The main lesson is that local rerun success is evidence, but it is not the whole proof.

Answer 2: Find the hidden state¶

Strong answers should include items like:

the exact identity of train.csv
the manual cleaning step that produced train.csv
the threshold sometimes passed via CLI
the environment used by the original author
any dependency versions in that environment
the command history or shell practice used to launch the run
the exact relationship between the dataset and results/metrics.csv

The important point is that the real workflow already includes these influences whether or not the repository has described them well.

Answer 3: Name Git's real boundary¶

A strong review note would say:

Git is preserving source code, visible configs, and textual instructions well. The gap is that the full result story still includes data identity, derived artifacts, and execution assumptions that source history alone does not make explicit. That matters because a team can version code carefully and still fail to recover or defend the result later.

The main lesson is to respect Git's strengths while refusing to overload its authority.
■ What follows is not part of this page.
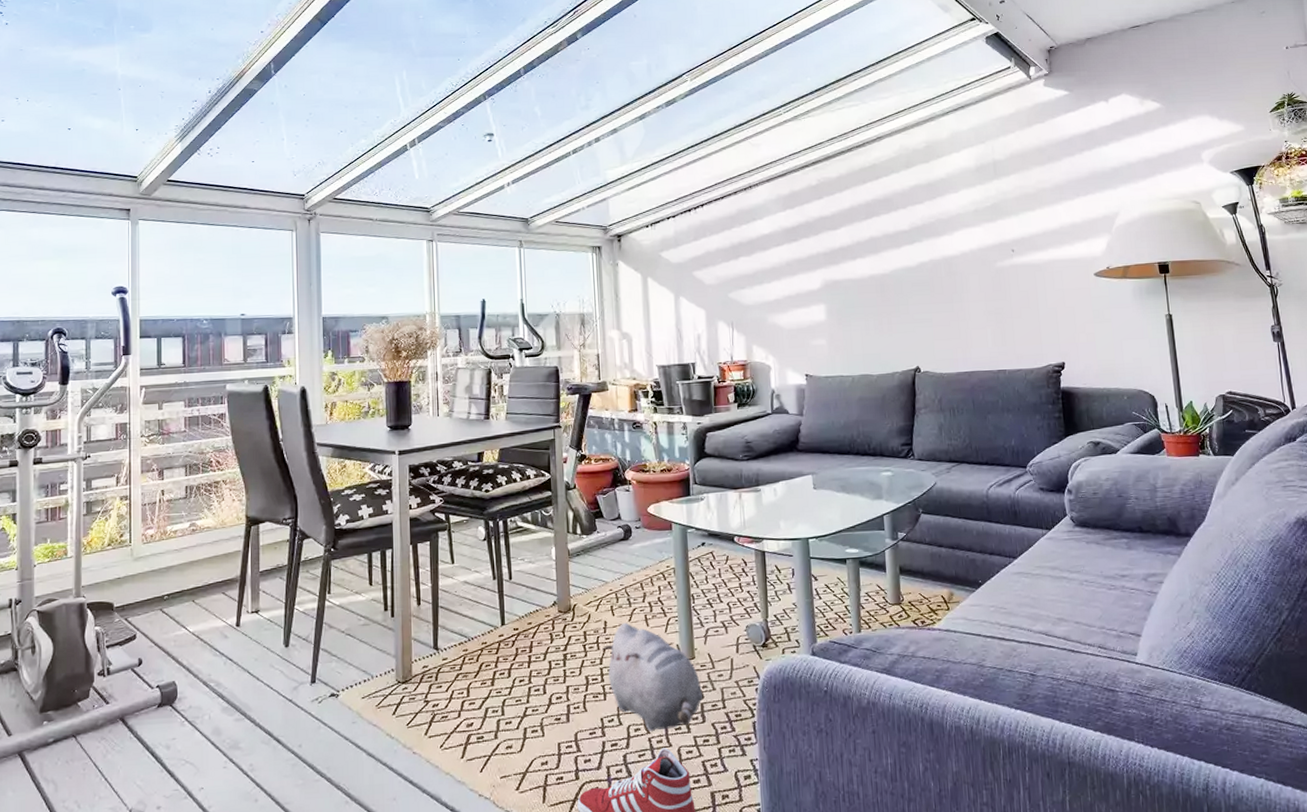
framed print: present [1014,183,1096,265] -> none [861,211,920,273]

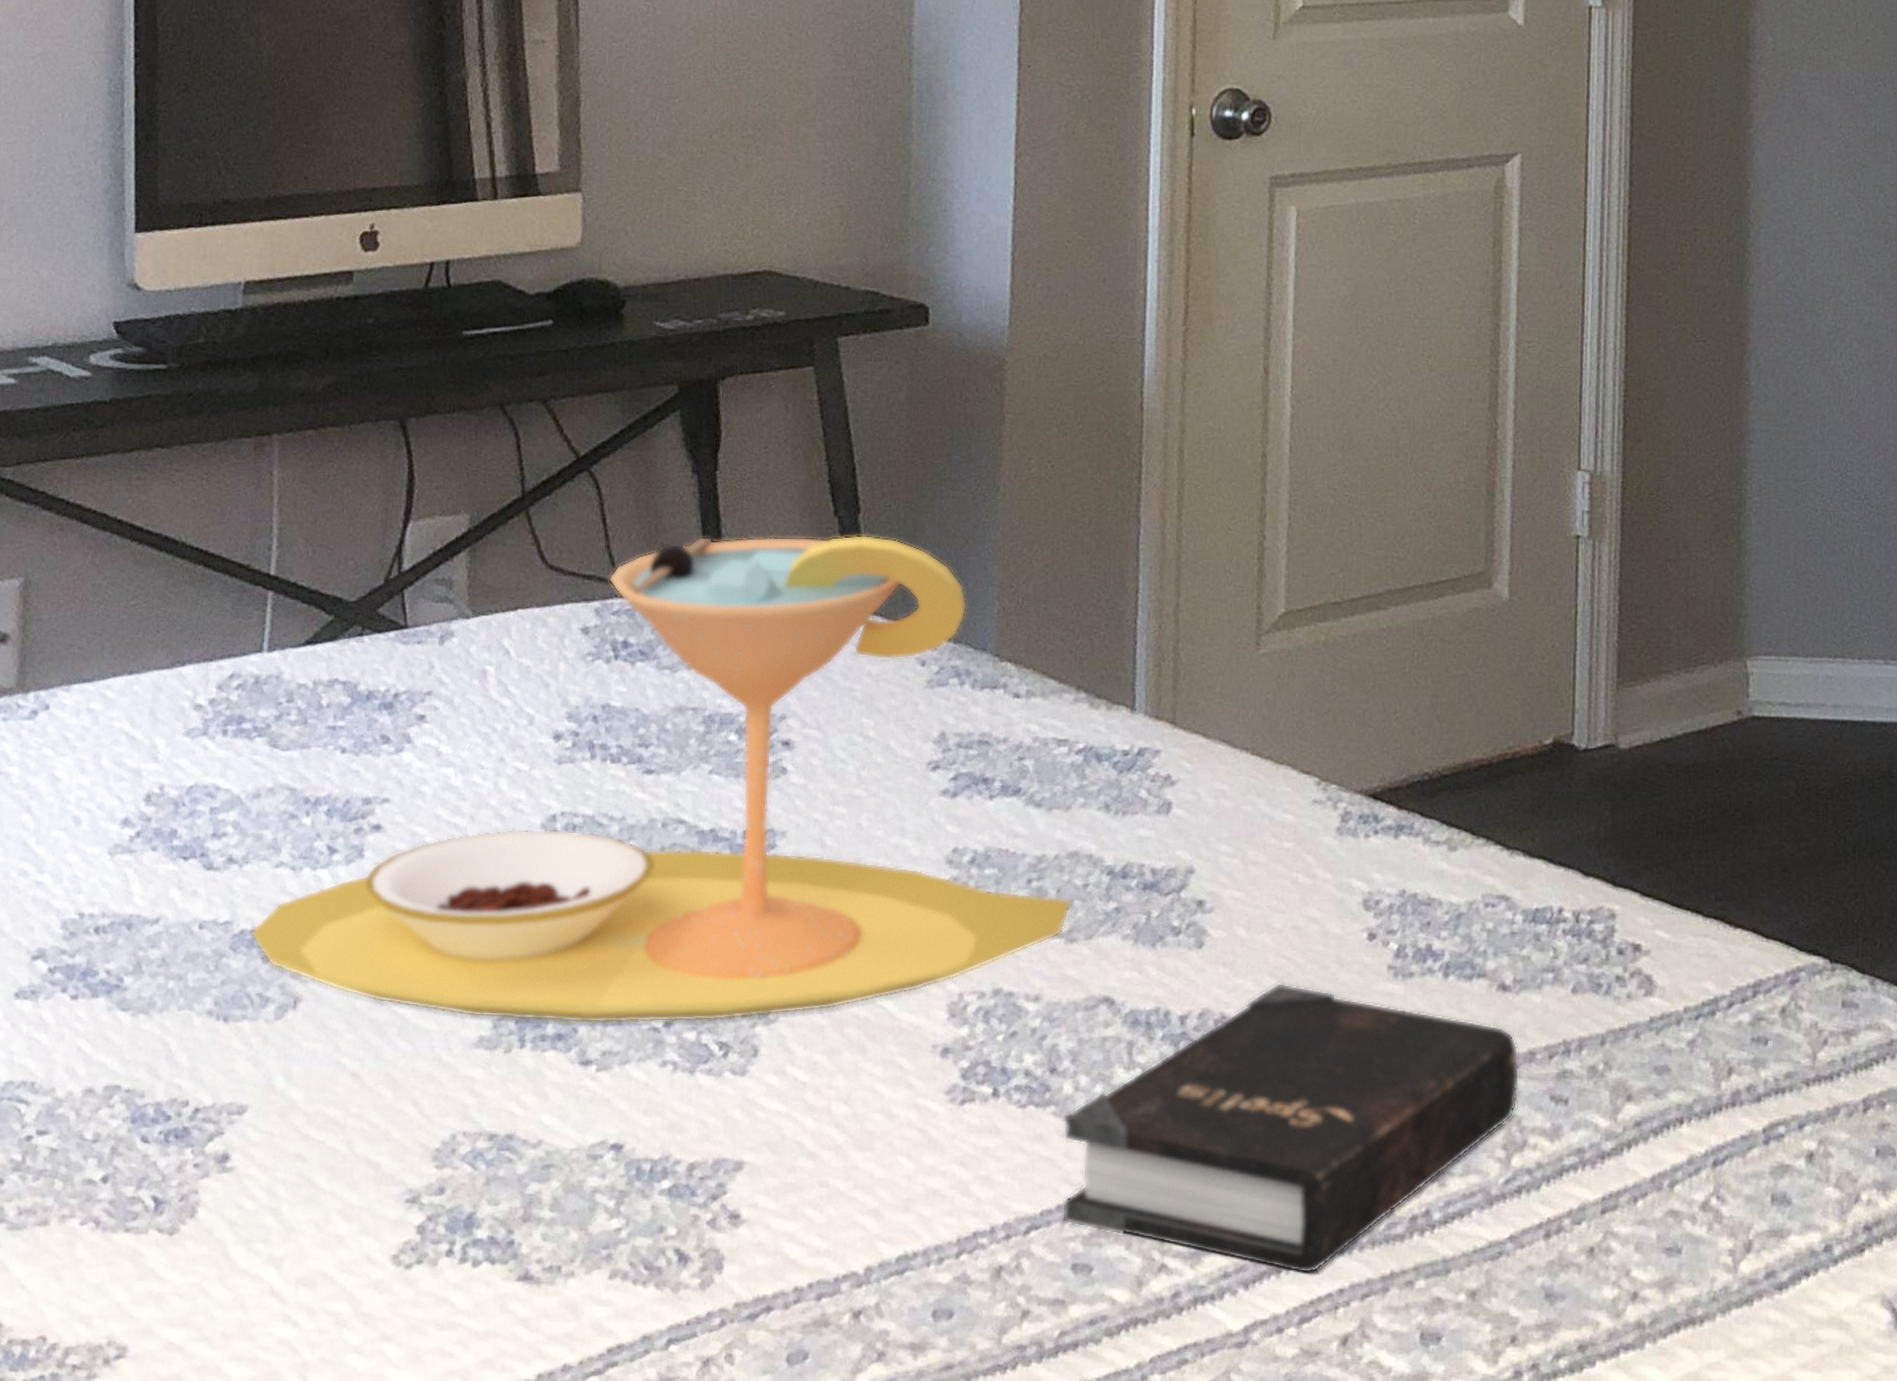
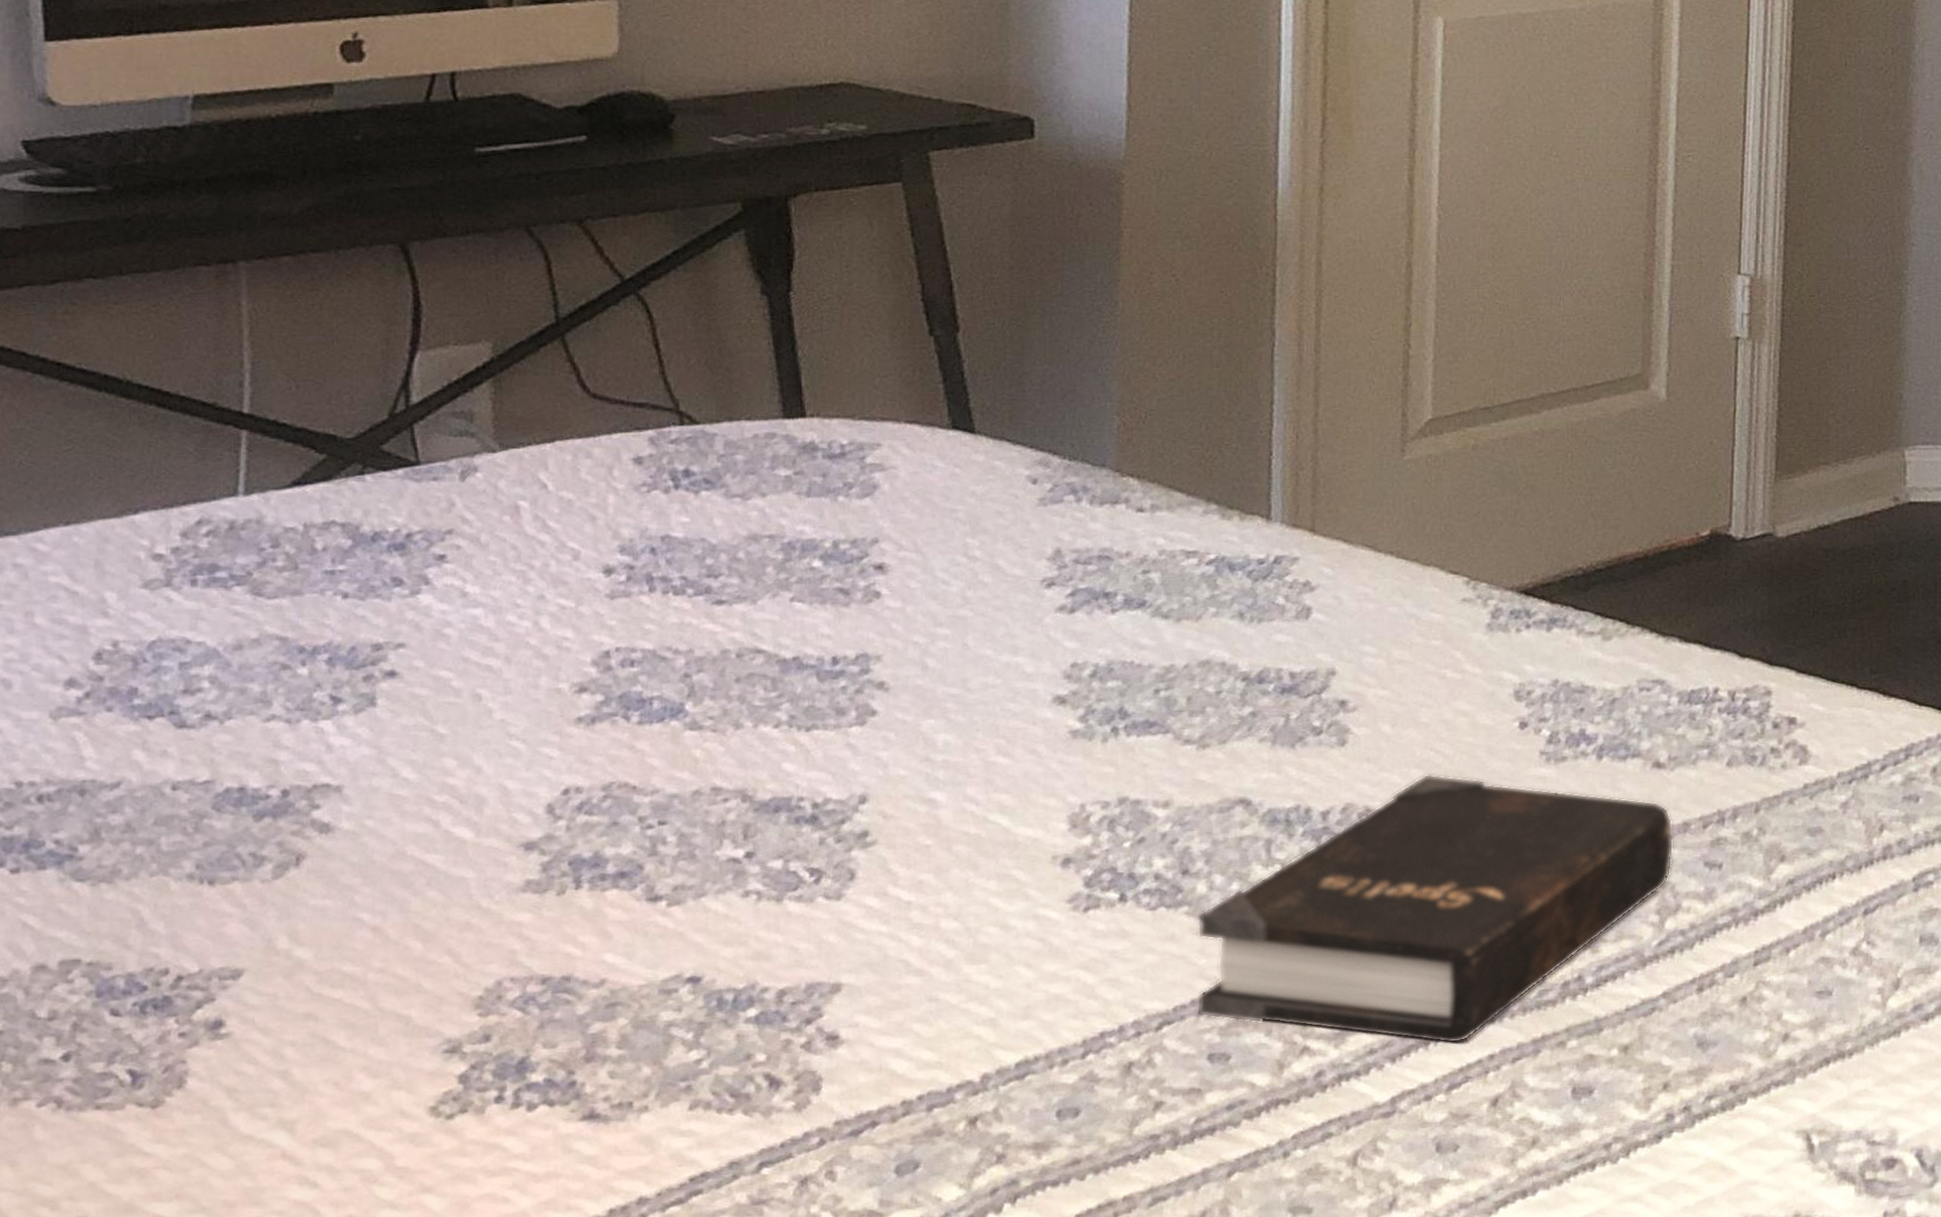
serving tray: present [251,534,1072,1024] -> none [239,353,1204,862]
Answer 4: Draw the DVC boundary honestly¶

What DVC is likely to help with:

tracked data and artifact identity
visible pipeline relationships
recorded stage outputs and recoverable workflow state

What DVC does not settle by itself:

whether the data is scientifically valid
whether the workflow is fully deterministic everywhere
whether the team's published outputs are interpreted responsibly
whether undocumented manual behavior has been removed

Why the distinction matters:

it keeps tool expectations honest and makes later workflow design more precise

Answer 5: Write your first workflow inventory¶

There is no single correct inventory, but strong answers will clearly name:

where the source data comes from
what parameters or defaults shape behavior
what environment or machine assumptions still matter
which outputs people actually trust
which parts of the story still depend on memory, luck, or undeclared state

The main lesson is that the inventory should describe the present workflow truth, not an imagined future one.

Self-check¶

If your answers consistently explain:

why team-grade reproducibility is harder than a local rerun
which hidden inputs are influencing the workflow
what Git is and is not preserving
what DVC can improve without pretending to own everything

then you are using Module 01 correctly.